Besonders kritisch sieht Asmussen den sogenannten Designschutz, der den Autoherstellern für sichtbare Fahrzeugteile wie Scheinwerfer, Kotflügel oder Kofferraumklappen ein Monopol verschafft: „Dieses Quasi-Monopol für sichtbare Ersatzteile wie Kotflügel, Scheinwerfer oder Kofferraumklappen hat sich zu einer regelrechten Kostenfalle für Autofahrer entwickelt, da die Hersteller die Preise fast nach Belieben diktieren können.“ Zwar habe die Bundesregierung 2020 eine Reparaturklausel beschlossen, doch durch lange Übergangsfristen werde echter Wettbewerb auf dem Ersatzteilmarkt erst ab etwa 2045 möglich sein. Insbesondere die Situation rund um Ersatzteile und deren Preisentwicklung hatten im vergangenen Jahr auch Arndt Hürter und Thomas Aukamm vom ZKF im Interview mit Automotive Insights kritisiert.
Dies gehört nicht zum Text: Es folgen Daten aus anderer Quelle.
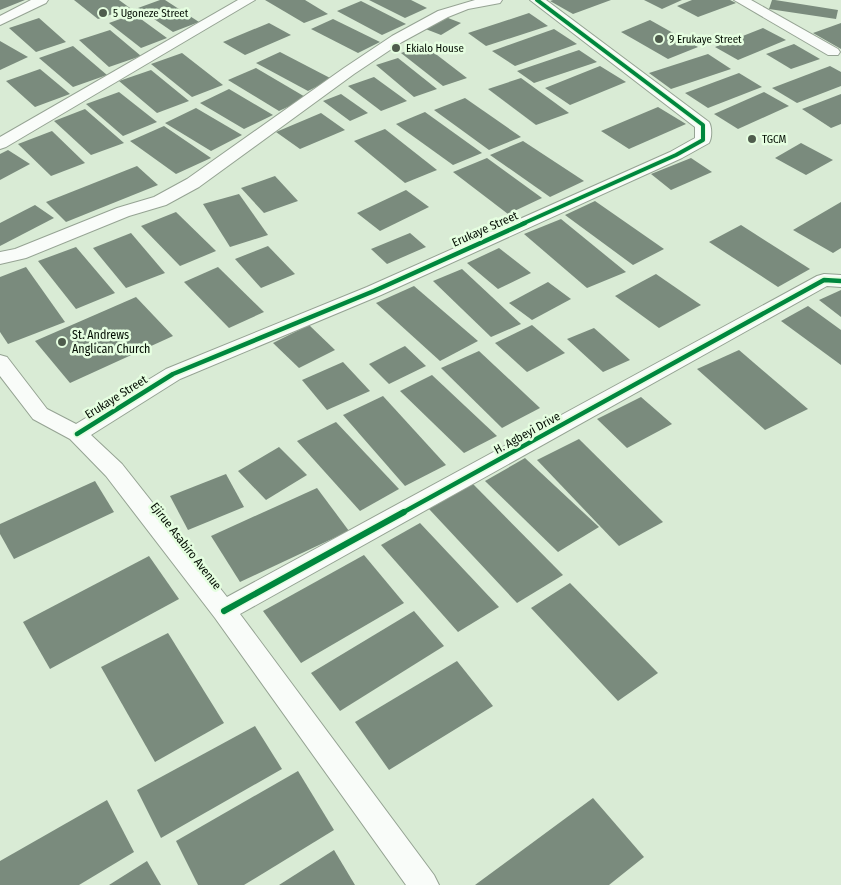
<svg xmlns="http://www.w3.org/2000/svg" width="841" height="885" viewBox="0 0 841 885" font-family="'Fira Sans Condensed',sans-serif">
	<style>
		.building { fill: #7a8b7d }
		.lines { fill: none; stroke-linecap: round; stroke-linejoin: round }
		.minor-casing { stroke: #95a393; stroke-width: 2 }
		.minor { fill: #f9fcf9; fill-rule: evenodd }
		.cycleway-far2-casing { stroke: #e5fee0; stroke-width: 6 }
		.cycleway-far1-casing { stroke: #e5fee0; stroke-width: 8 }
		.cycleway-casing { stroke: #e5fee0; stroke-width: 9 }
		.cycleway-far2 { stroke: #00873e; stroke-width: 4 }
		.cycleway-far1 { stroke: #00873e; stroke-width: 4.5 }
		.cycleway { stroke: #00873e; stroke-width: 6 }
		.poi-dot { fill: #4f5c4d; stroke: #e5fee0; stroke-width: 2 }
		.labels { text-anchor: middle; dominant-baseline: central; stroke-width: 5; stroke-linejoin: round; paint-order: stroke }
		.far-poi-label { font-size: 11px; fill: #050f04; stroke: #e5fee0; text-anchor: start }
		.street-label { font-size: 12px; fill: #050f04; stroke: #e5fee0 }
		.poi-label { font-size: 12px; fill: #050f04; stroke: #e5fee0; text-anchor: start }
	</style>
	<rect width="100%" height="100%" fill="#d9ebd5"/>
	<!-- building -->
	<g class="building">
		<polygon points="0,0 25,0 0,10"/>
		<polygon points="74,0 119,0 130,8 98,19"/>
		<polygon points="160,0 165,0 199,22 173,32 138,8"/>
		<polygon points="265,0 305,0 328,14 304,23"/>
		<polygon points="369,0 411,0 427,8 405,18"/>
		<polygon points="553,0 611,0 573,14 550,1"/>
		<polygon points="644,0 682,0 662,9"/>
		<polygon points="692,0 730,0 736,3 698,17 677,6"/>
		<polygon points="772,0 775,0 838,10 836,19 769,9"/>
		<polygon points="361,1 406,24 382,35 337,11"/>
		<polygon points="529,13 548,26 486,46 468,33"/>
		<polygon points="134,14 167,38 141,48 109,23"/>
		<polygon points="443,16 461,23 441,35 423,28"/>
		<polygon points="39,18 66,42 36,52 9,28"/>
		<polygon points="333,19 380,42 358,53 311,29"/>
		<polygon points="650,20 698,47 668,59 621,32"/>
		<polygon points="269,23 291,35 245,55 223,42"/>
		<polygon points="841,23 841,49 813,33"/>
		<polygon points="763,28 786,40 738,60 715,47"/>
		<polygon points="554,29 577,44 515,66 492,51"/>
		<polygon points="110,30 141,56 109,67 79,40"/>
		<polygon points="0,41 28,57 0,70"/>
		<polygon points="794,44 820,59 791,69 766,54"/>
		<polygon points="424,45 467,78 443,86 401,53"/>
		<polygon points="73,46 107,75 73,87 39,58"/>
		<polygon points="579,50 597,62 534,83 517,71"/>
		<polygon points="280,52 332,79 308,91 256,63"/>
		<polygon points="182,53 223,85 192,97 151,64"/>
		<polygon points="708,54 731,69 671,89 649,73"/>
		<polygon points="398,58 437,89 414,97 376,65"/>
		<polygon points="600,66 626,82 570,105 545,88"/>
		<polygon points="830,66 841,72 841,86 797,103 772,88"/>
		<polygon points="256,68 307,98 279,111 228,80"/>
		<polygon points="40,69 70,94 35,107 6,81"/>
		<polygon points="151,70 189,101 157,113 119,81"/>
		<polygon points="739,73 762,87 708,108 685,93"/>
		<polygon points="374,77 407,101 381,111 348,86"/>
		<polygon points="521,78 569,113 536,125 488,89"/>
		<polygon points="229,89 273,115 244,129 200,103"/>
		<polygon points="119,92 157,122 123,136 86,104"/>
		<polygon points="764,92 789,106 738,129 714,114"/>
		<polygon points="341,94 368,113 350,121 323,101"/>
		<polygon points="841,94 841,124 831,128 802,109"/>
		<polygon points="465,98 521,137 489,150 434,110"/>
		<polygon points="658,107 686,124 629,149 601,131"/>
		<polygon points="196,108 242,135 211,151 165,123"/>
		<polygon points="85,109 124,143 91,155 54,121"/>
		<polygon points="425,112 482,153 453,165 396,124"/>
		<polygon points="321,113 345,130 300,149 276,132"/>
		<polygon points="164,126 211,158 176,174 130,141"/>
		<polygon points="385,129 437,170 405,183 354,141"/>
		<polygon points="52,131 85,163 51,176 18,144"/>
		<polygon points="523,141 584,181 550,197 490,155"/>
		<polygon points="801,143 833,160 806,175 775,158"/>
		<polygon points="8,150 30,164 0,180 0,154"/>
		<polygon points="487,158 542,198 508,214 453,172"/>
		<polygon points="691,158 712,172 671,190 651,174"/>
		<polygon points="137,166 158,185 66,222 46,202"/>
		<polygon points="275,176 298,201 264,213 241,188"/>
		<polygon points="406,190 429,207 380,231 357,213"/>
		<polygon points="239,194 268,235 230,247 203,204"/>
		<polygon points="595,201 664,249 633,265 565,215"/>
		<polygon points="841,202 841,248 833,253 793,230"/>
		<polygon points="35,205 54,218 0,246 0,223"/>
		<polygon points="176,212 216,251 180,266 141,226"/>
		<polygon points="561,219 626,272 587,288 524,234"/>
		<polygon points="741,225 810,269 778,287 709,242"/>
		<polygon points="131,233 165,273 126,288 93,248"/>
		<polygon points="410,233 426,247 387,264 371,249"/>
		<polygon points="268,246 295,274 261,288 235,259"/>
		<polygon points="76,247 115,293 76,309 38,261"/>
		<polygon points="499,248 531,273 498,289 467,263"/>
		<polygon points="26,267 65,322 8,344 0,332 0,277"/>
		<polygon points="218,267 264,312 229,328 184,282"/>
		<polygon points="462,269 521,324 491,337 433,281"/>
		<polygon points="656,274 701,305 659,328 615,296"/>
		<polygon points="548,282 571,299 532,320 509,303"/>
		<polygon points="414,286 478,341 440,361 376,303"/>
		<polygon points="841,290 841,317 819,300"/>
		<polygon points="136,297 173,336 70,383 35,341"/>
		<polygon points="808,306 841,330 841,365 781,321"/>
		<polygon points="309,325 335,350 299,368 273,343"/>
		<polygon points="532,325 565,353 527,372 495,343"/>
		<polygon points="594,328 630,360 603,372 567,339"/>
		<polygon points="405,346 426,366 389,384 369,364"/>
		<polygon points="739,350 808,409 765,430 697,369"/>
		<polygon points="479,351 540,408 502,428 441,368"/>
		<polygon points="343,362 370,391 327,410 302,380"/>
		<polygon points="432,375 497,436 464,453 400,391"/>
		<polygon points="383,396 446,465 405,486 343,415"/>
		<polygon points="641,397 672,424 627,448 597,419"/>
		<polygon points="336,422 399,489 360,511 297,441"/>
		<polygon points="579,439 663,522 619,546 537,460"/>
		<polygon points="279,447 307,475 266,500 238,471"/>
		<polygon points="525,458 599,527 558,552 485,481"/>
		<polygon points="226,474 244,507 188,530 170,496"/>
		<polygon points="95,481 114,512 14,559 0,534 0,524"/>
		<polygon points="473,484 563,575 517,603 429,509"/>
		<polygon points="317,488 349,531 240,582 211,536"/>
		<polygon points="420,523 499,607 458,632 381,545"/>
		<polygon points="364,555 404,603 301,663 263,611"/>
		<polygon points="149,556 179,599 50,669 23,622"/>
		<polygon points="570,583 658,673 618,701 531,608"/>
		<polygon points="414,611 444,646 340,711 311,673"/>
		<polygon points="168,633 224,723 155,762 101,667"/>
		<polygon points="457,661 493,706 389,770 355,722"/>
		<polygon points="255,726 282,769 161,838 137,790"/>
		<polygon points="298,771 334,830 244,885 198,885 176,841"/>
		<polygon points="593,798 644,857 609,885 475,885"/>
		<polygon points="107,800 134,852 79,885 0,885 0,861"/>
		<polygon points="334,850 355,885 279,885"/>
		<polygon points="147,861 161,885 109,885"/>
	</g>
	<g class="lines">
		<defs>
			<g id="minor">
				<polygon points="31,0 48,0 46,3 0,25 0,16"/>
				<polygon points="238,0 255,0 6,147 0,149 0,137"/>
				<polygon points="475,0 502,0 500,3 468,9 448,17 402,42 354,74 199,187 166,205 129,216 26,258 0,264 0,252 15,249 117,208 154,197 187,179 344,68 392,36 438,11"/>
				<path d="M530,0H546L709,122C712,127 712,138 709,143L682,158L381,295L180,379L91,435L122,464L227,597L817,276L824,274L841,275V287L827,286L240,614L434,875L439,885H406L215,618L106,476L70,439L33,419L0,376V355L7,357L47,409L76,424L166,369L367,287L670,152L695,138V127Z"/>
				<polygon points="734,0 751,0 838,49 840,52 838,55 828,55"/>
			</g>
		</defs>
		<!-- minor casing -->
		<use href="#minor" class="minor-casing"/>
		<!-- minor -->
		<use href="#minor" class="minor"/>
		<defs>
			<polyline id="cycleway-far2" points="522,224 676,155 703,140 703,125 537,0"/>
			<g id="cycleway-far1">
				<polyline points="77,434 173,374 374,291 525,223"/>
				<polyline points="402,513 824,280 841,281"/>
			</g>
			<polyline id="cycleway" points="224,611 404,512"/>
		</defs>
		<!-- cycleway-far2 casing -->
		<use href="#cycleway-far2" class="cycleway-far2-casing"/>
		<!-- cycleway-far1 casing -->
		<use href="#cycleway-far1" class="cycleway-far1-casing"/>
		<!-- cycleway casing -->
		<use href="#cycleway" class="cycleway-casing"/>
		<!-- cycleway-far2 -->
		<use href="#cycleway-far2" class="cycleway-far2"/>
		<!-- cycleway-far1 -->
		<use href="#cycleway-far1" class="cycleway-far1"/>
		<!-- cycleway -->
		<use href="#cycleway" class="cycleway"/>
	</g>
	<!-- markers -->
	<g class="poi-dot">
		<circle cx="103" cy="13" r="5"/>
		<circle cx="659" cy="39" r="5"/>
		<circle cx="396" cy="48" r="5"/>
		<circle cx="752" cy="139" r="5"/>
		<circle cx="62" cy="342" r="5"/>
	</g>
	<g class="labels">
		<!-- far-poi labels -->
		<g class="far-poi-label">
			<text x="113" y="13">5 Ugoneze Street</text>
			<text x="669" y="39">9 Erukaye Street</text>
			<text x="406" y="48">Ekialo House</text>
			<text x="762" y="139">TGCM</text>
		</g>
		<!-- street labels -->
		<g class="street-label">
			<text transform="translate(485 229) rotate(-24)">Erukaye Street</text>
			<text transform="translate(116 397) rotate(-32)">Erukaye Street</text>
			<text transform="translate(527 433) rotate(-29)">H. Agbeyi Drive</text>
			<text transform="translate(186 546) rotate(52)">Ejirue Asabiro Avenue</text>
		</g>
		<!-- poi labels -->
		<g class="poi-label">
			<text x="72" y="335">St. Andrews<tspan x="72" dy="14">Anglican Church</tspan></text>
		</g>
	</g>
</svg>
Die stark gestiegenen Reparaturkosten wiederum führten in den vergangenen zwei Jahren zu einem Verlust von fast fünf Milliarden Euro bei den Kfz-Versicherern. In der Folge kam es zu Beitragserhöhungen. Laut aktueller Prognose erwartet der GDV für 2025 jedoch keine weiteren Verluste – mit Ausnahme der Vollkaskoversicherung, bei der die Ausgaben voraussichtlich auch weiterhin die Beitragseinnahmen übersteigen dürften. Ob das so bleibt, hänge nicht zuletzt vom Verlauf der Sommer-Unwettersaison ab, so der Verband. „Unsere ersten Zahlen zeigen, dass der Preisdruck in der Kfz-Versicherung auch im laufenden Jahr hoch bleibt“, betont Asmussen. Es liege jedoch in der Hand der einzelnen Versicherer, wie stark sich diese Entwicklung auf die Prämien auswirke. Zusätzlich fordert auch die Bundesanstalt für Finanzdienstleistungsaufsicht (BaFin) die Unternehmen dazu auf, die Schadeninflation bei der Prämienkalkulation angemessen zu berücksichtigen.